We are trying to round the float32 value -4194303.75. Because it is negative, we end up in this path:

    // Add 0.5 to negative numbers, storing the result into tmp.
    ma_vneg_f32(input, tmp);
    loadConstantFloat32(0.5f, scratchFloat);
    ma_vadd_f32(tmp, scratchFloat, scratchFloat);

    // Adding 0.5 to a float input has chances to yield the wrong result, if
    // the input is too large. In this case, skip the -1 adjustment made below.
    compareFloat(scratchFloat, tmp);

    // Negative case, negate, then start dancing. This number may be positive,
    // since we added 0.5.
    // /!\ The conditional jump afterwards depends on these two instructions
    //     *not* setting the status flags. They need to not change after the
    //     comparison above.
    ma_vcvt_F32_U32(scratchFloat, tmp.uintOverlay());
    ma_vxfer(VFPRegister(tmp).uintOverlay(), output);

    Label flipSign;
    ma_b(&flipSign, Equal);

    // -output is now a correctly rounded value, unless the original value was
    // exactly halfway between two integers, at which point, it has been rounded
    // away from zero, when it should be rounded towards \infty.
    ma_vcvt_U32_F32(tmp.uintOverlay(), tmp);
    compareFloat(tmp, scratchFloat);
    as_sub(output, output, Imm8(1), LeaveCC, Equal);

    // Negate the output. Since INT_MIN < -INT_MAX, even after adding 1, the
    // result will still be a negative number.
    bind(&flipSign);
    as_rsb(output, output, Imm8(0), SetCC);

We negate the value (to make it positive) and add 0.5. However, this pushes it over a precision threshold: a float can represent 4194303.75, but 4194304.25 is rounded to 4194304. When we convert 4194304 to an integer and back, we obviously get the same value, so our algorithm believes we've rounded in the wrong direction and subtracts 1.

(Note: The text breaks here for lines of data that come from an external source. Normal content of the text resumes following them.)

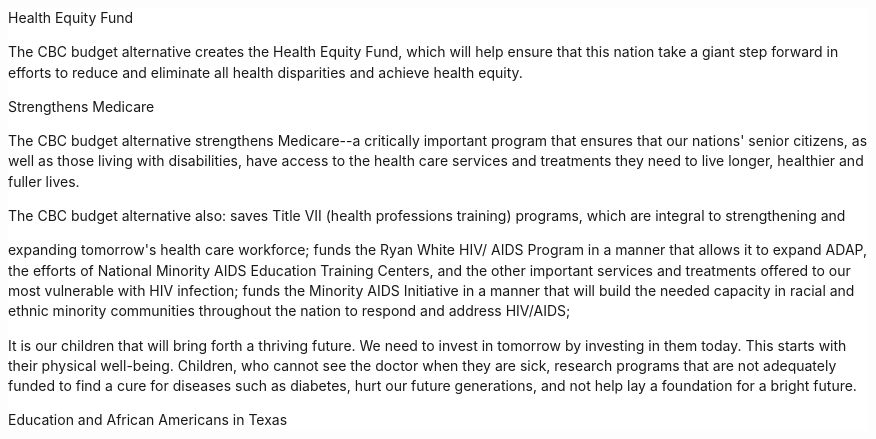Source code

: 











 Health Equity Fund


The CBC budget alternative creates the Health Equity Fund, which will 
help ensure that this nation take a giant step forward in efforts to 
reduce and eliminate all health disparities and achieve health equity.















Strengthens Medicare


The CBC budget alternative strengthens Medicare--a critically 
important program that ensures that our nations' senior citizens, as 
well as those living with disabilities, have access to the health care 
services and treatments they need to live longer, healthier and fuller 
lives.

The CBC budget alternative also: saves Title VII (health professions 
training) programs, which are integral to strengthening and


expanding tomorrow's health care workforce; funds the Ryan White HIV/
AIDS Program in a manner that allows it to expand ADAP, the efforts of 
National Minority AIDS Education Training Centers, and the other 
important services and treatments offered to our most vulnerable with 
HIV infection; funds the Minority AIDS Initiative in a manner that will 
build the needed capacity in racial and ethnic minority communities 
throughout the nation to respond and address HIV/AIDS;

It is our children that will bring forth a thriving future. We need 
to invest in tomorrow by investing in them today. This starts with 
their physical well-being. Children, who cannot see the doctor when 
they are sick, research programs that are not adequately funded to find 
a cure for diseases such as diabetes, hurt our future generations, and 
not help lay a foundation for a bright future.










Education and African Americans in Texas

This might actually be the only input value for which this bug can occur. I'm not sure what the best fix is, but having worked through the logic I'm confident this is not a security bug.

Comment 6

[Gary Kwong [:gkw] [:nth10sd] (NOT official MoCo now)]

Thanks Iain!

Comment 7

[Iain Ireland [:iain]]

IIRC, nbp set this to P1 because of concerns about range analysis. However, we don't do range analysis on MRound nodes, so we're safe there.

I'm bumping this down to P2. It would be nice to fix it, but floating point algorithms are hard, and I wouldn't want to introduce new bugs while fixing this one. ARM32 isn't as important these days, anyway.